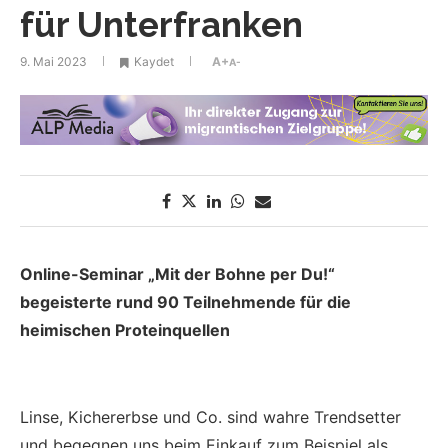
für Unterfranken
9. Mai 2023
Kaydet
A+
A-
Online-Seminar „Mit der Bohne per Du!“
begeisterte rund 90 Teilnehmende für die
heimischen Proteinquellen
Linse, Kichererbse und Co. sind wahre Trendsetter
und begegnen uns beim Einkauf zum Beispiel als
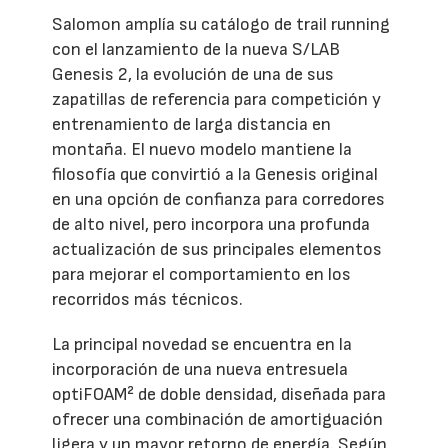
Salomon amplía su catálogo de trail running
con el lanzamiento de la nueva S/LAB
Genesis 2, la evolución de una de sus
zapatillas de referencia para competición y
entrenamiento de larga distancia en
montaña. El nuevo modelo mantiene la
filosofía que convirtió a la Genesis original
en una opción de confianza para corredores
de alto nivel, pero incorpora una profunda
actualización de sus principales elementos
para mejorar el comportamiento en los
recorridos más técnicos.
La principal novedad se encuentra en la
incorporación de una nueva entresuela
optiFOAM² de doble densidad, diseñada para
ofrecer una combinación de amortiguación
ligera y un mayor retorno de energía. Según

**What you are asked to do:** Write out again, exactly, the lines from the one holding "optiFOAM² de doble densidad, diseñada para" through the end of the listing, with both ends included.

**Response:**
optiFOAM² de doble densidad, diseñada para
ofrecer una combinación de amortiguación
ligera y un mayor retorno de energía. Según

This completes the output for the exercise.